Nevertheless, instead of paying attention to our physical feelings, most of us rather try to override or explain them away. You leave work feeling completely drained every day and you’re like “Well that’s just how work is! Everyone hates their job.” No dude, you need to leave your fucking job! Or you’re talking to a new person at a bar and your stomach turns and you either don’t notice at all or blame it on eating something weird earlier, when really, you should probably get away from that person! But we don’t want to be judgmental, we don’t want to make snap decisions, or quit our jobs on a whim, which are all valid concerns. However as my therapist pointed out, having a negative gut reaction to something isn’t always necessarily a judgment call about the something. It could just be that the something isn’t right for you. Maybe your workplace does great things for the community and gives to charity and other people love working there, but for whatever reason it’s not gelling with you. That’s okay, give yourself permission to leave. Maybe that girl you’re talking to at the bar isn’t like, Jezebel incarnate, but for whatever reason it’s just not a good match. That’s okay too, your body might be trynna tell you to bail before you get caught up.
Listening to your body though, first requires making space for your body to speak. Which is probably another reason why we never do it. It’s like meditation, you can’t rush it. You have to sit still and pay attention, which is a most fundamentally un-American practice. Taking time out of your day to focus inward and take a body scan can be reallllll awkward and uncomfortable at first.

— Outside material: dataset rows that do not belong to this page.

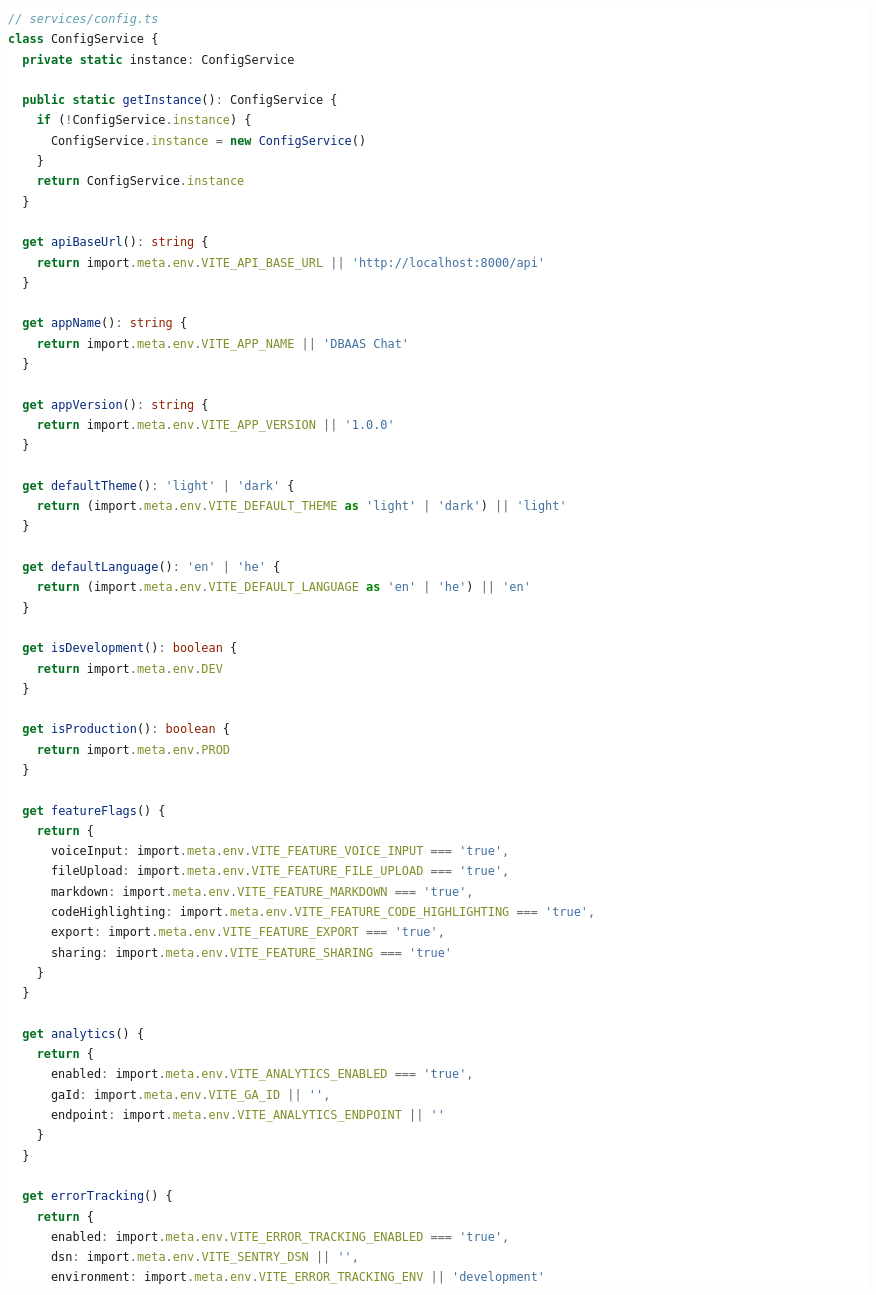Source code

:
```typescript
// services/config.ts
class ConfigService {
  private static instance: ConfigService

  public static getInstance(): ConfigService {
    if (!ConfigService.instance) {
      ConfigService.instance = new ConfigService()
    }
    return ConfigService.instance
  }

  get apiBaseUrl(): string {
    return import.meta.env.VITE_API_BASE_URL || 'http://localhost:8000/api'
  }

  get appName(): string {
    return import.meta.env.VITE_APP_NAME || 'DBAAS Chat'
  }

  get appVersion(): string {
    return import.meta.env.VITE_APP_VERSION || '1.0.0'
  }

  get defaultTheme(): 'light' | 'dark' {
    return (import.meta.env.VITE_DEFAULT_THEME as 'light' | 'dark') || 'light'
  }

  get defaultLanguage(): 'en' | 'he' {
    return (import.meta.env.VITE_DEFAULT_LANGUAGE as 'en' | 'he') || 'en'
  }

  get isDevelopment(): boolean {
    return import.meta.env.DEV
  }

  get isProduction(): boolean {
    return import.meta.env.PROD
  }

  get featureFlags() {
    return {
      voiceInput: import.meta.env.VITE_FEATURE_VOICE_INPUT === 'true',
      fileUpload: import.meta.env.VITE_FEATURE_FILE_UPLOAD === 'true',
      markdown: import.meta.env.VITE_FEATURE_MARKDOWN === 'true',
      codeHighlighting: import.meta.env.VITE_FEATURE_CODE_HIGHLIGHTING === 'true',
      export: import.meta.env.VITE_FEATURE_EXPORT === 'true',
      sharing: import.meta.env.VITE_FEATURE_SHARING === 'true'
    }
  }

  get analytics() {
    return {
      enabled: import.meta.env.VITE_ANALYTICS_ENABLED === 'true',
      gaId: import.meta.env.VITE_GA_ID || '',
      endpoint: import.meta.env.VITE_ANALYTICS_ENDPOINT || ''
    }
  }

  get errorTracking() {
    return {
      enabled: import.meta.env.VITE_ERROR_TRACKING_ENABLED === 'true',
      dsn: import.meta.env.VITE_SENTRY_DSN || '',
      environment: import.meta.env.VITE_ERROR_TRACKING_ENV || 'development'
```
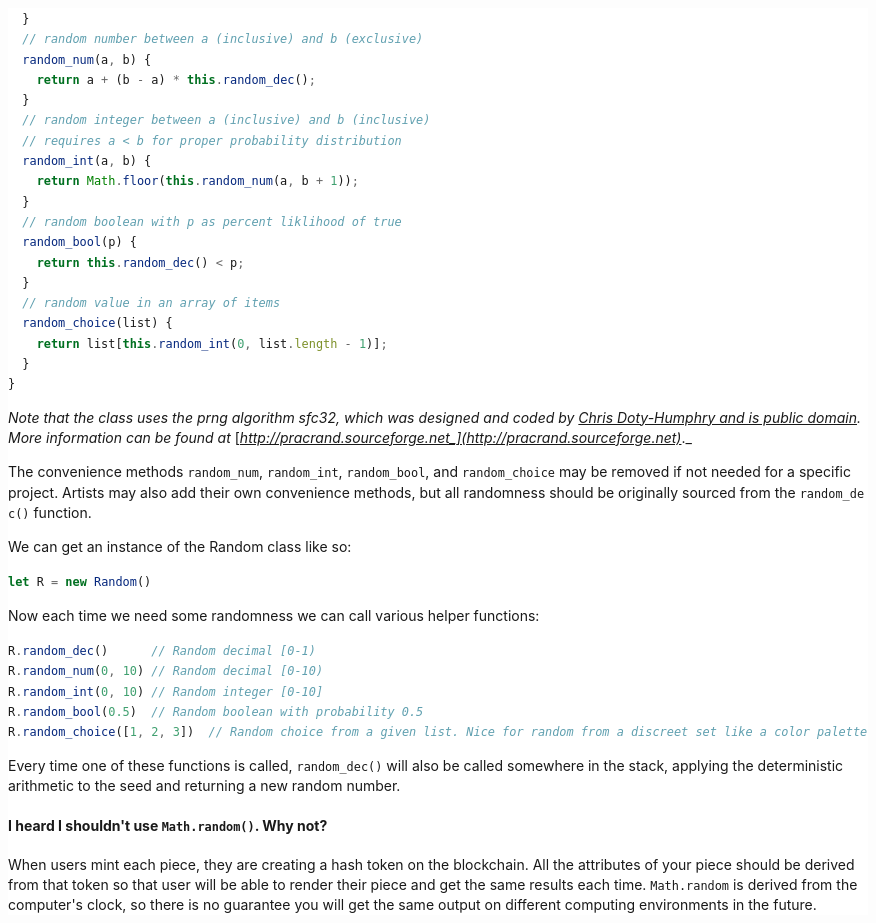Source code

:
 ```js
  }
  // random number between a (inclusive) and b (exclusive)
  random_num(a, b) {
    return a + (b - a) * this.random_dec();
  }
  // random integer between a (inclusive) and b (inclusive)
  // requires a < b for proper probability distribution
  random_int(a, b) {
    return Math.floor(this.random_num(a, b + 1));
  }
  // random boolean with p as percent liklihood of true
  random_bool(p) {
    return this.random_dec() < p;
  }
  // random value in an array of items
  random_choice(list) {
    return list[this.random_int(0, list.length - 1)];
  }
}
```

_Note that the class uses the prng algorithm sfc32, which was designed and coded by_ [_Chris Doty-Humphry and is public domain_](http://pracrand.sourceforge.net/license.txt)_. More information can be found at_ [_http://pracrand.sourceforge.net_](http://pracrand.sourceforge.net)_._

The convenience methods `random_num`, `random_int`, `random_bool`, and `random_choice` may be removed if not needed for a specific project. Artists may also add their own convenience methods, but all randomness should be originally sourced from the `random_dec()` function.

We can get an instance of the Random class like so:

```js
let R = new Random()
```

Now each time we need some randomness we can call various helper functions:

```js
R.random_dec()      // Random decimal [0-1)
R.random_num(0, 10) // Random decimal [0-10)
R.random_int(0, 10) // Random integer [0-10]
R.random_bool(0.5)  // Random boolean with probability 0.5
R.random_choice([1, 2, 3])  // Random choice from a given list. Nice for random from a discreet set like a color palette
```

Every time one of these functions is called, `random_dec()` will also be called somewhere in the stack, applying the deterministic arithmetic to the seed and returning a new random number.

#### I heard I shouldn't use `Math.random()`. Why not?

When users mint each piece, they are creating a hash token on the blockchain. All the attributes of your piece should be derived from that token so that user will be able to render their piece and get the same results each time. `Math.random` is derived from the computer's clock, so there is no guarantee you will get the same output on different computing environments in the future.
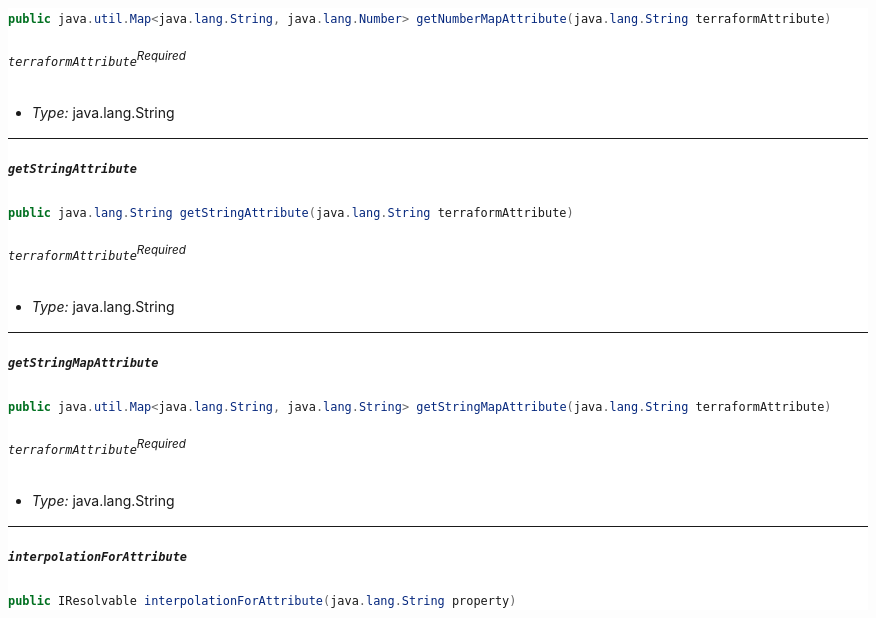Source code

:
 ```java
public java.util.Map<java.lang.String, java.lang.Number> getNumberMapAttribute(java.lang.String terraformAttribute)
```

###### `terraformAttribute`<sup>Required</sup> <a name="terraformAttribute" id="@cdktf/provider-cloudflare.workersDeployment.WorkersDeploymentAnnotationsOutputReference.getNumberMapAttribute.parameter.terraformAttribute"></a>

- *Type:* java.lang.String

---

##### `getStringAttribute` <a name="getStringAttribute" id="@cdktf/provider-cloudflare.workersDeployment.WorkersDeploymentAnnotationsOutputReference.getStringAttribute"></a>

```java
public java.lang.String getStringAttribute(java.lang.String terraformAttribute)
```

###### `terraformAttribute`<sup>Required</sup> <a name="terraformAttribute" id="@cdktf/provider-cloudflare.workersDeployment.WorkersDeploymentAnnotationsOutputReference.getStringAttribute.parameter.terraformAttribute"></a>

- *Type:* java.lang.String

---

##### `getStringMapAttribute` <a name="getStringMapAttribute" id="@cdktf/provider-cloudflare.workersDeployment.WorkersDeploymentAnnotationsOutputReference.getStringMapAttribute"></a>

```java
public java.util.Map<java.lang.String, java.lang.String> getStringMapAttribute(java.lang.String terraformAttribute)
```

###### `terraformAttribute`<sup>Required</sup> <a name="terraformAttribute" id="@cdktf/provider-cloudflare.workersDeployment.WorkersDeploymentAnnotationsOutputReference.getStringMapAttribute.parameter.terraformAttribute"></a>

- *Type:* java.lang.String

---

##### `interpolationForAttribute` <a name="interpolationForAttribute" id="@cdktf/provider-cloudflare.workersDeployment.WorkersDeploymentAnnotationsOutputReference.interpolationForAttribute"></a>

```java
public IResolvable interpolationForAttribute(java.lang.String property)
```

And sometimes, I’m not gonna lie, the things you start to sense make you feel crazy, or like you're being overdramatic. One time my body told me I couldn’t go to a party. I know right? #Annoying. I was like “it’s a fucking PARTY just let me go and have fun!” Long story short, I shouldn’t have gone and I did not have fun. It’s confusing in the beginning, and unnerving to feel like you sense something is wrong, but you can’t readily see why. I’m here telling you, trust that instinct. Trust your gut. It’s probably trying to help you out, and it’s probably right.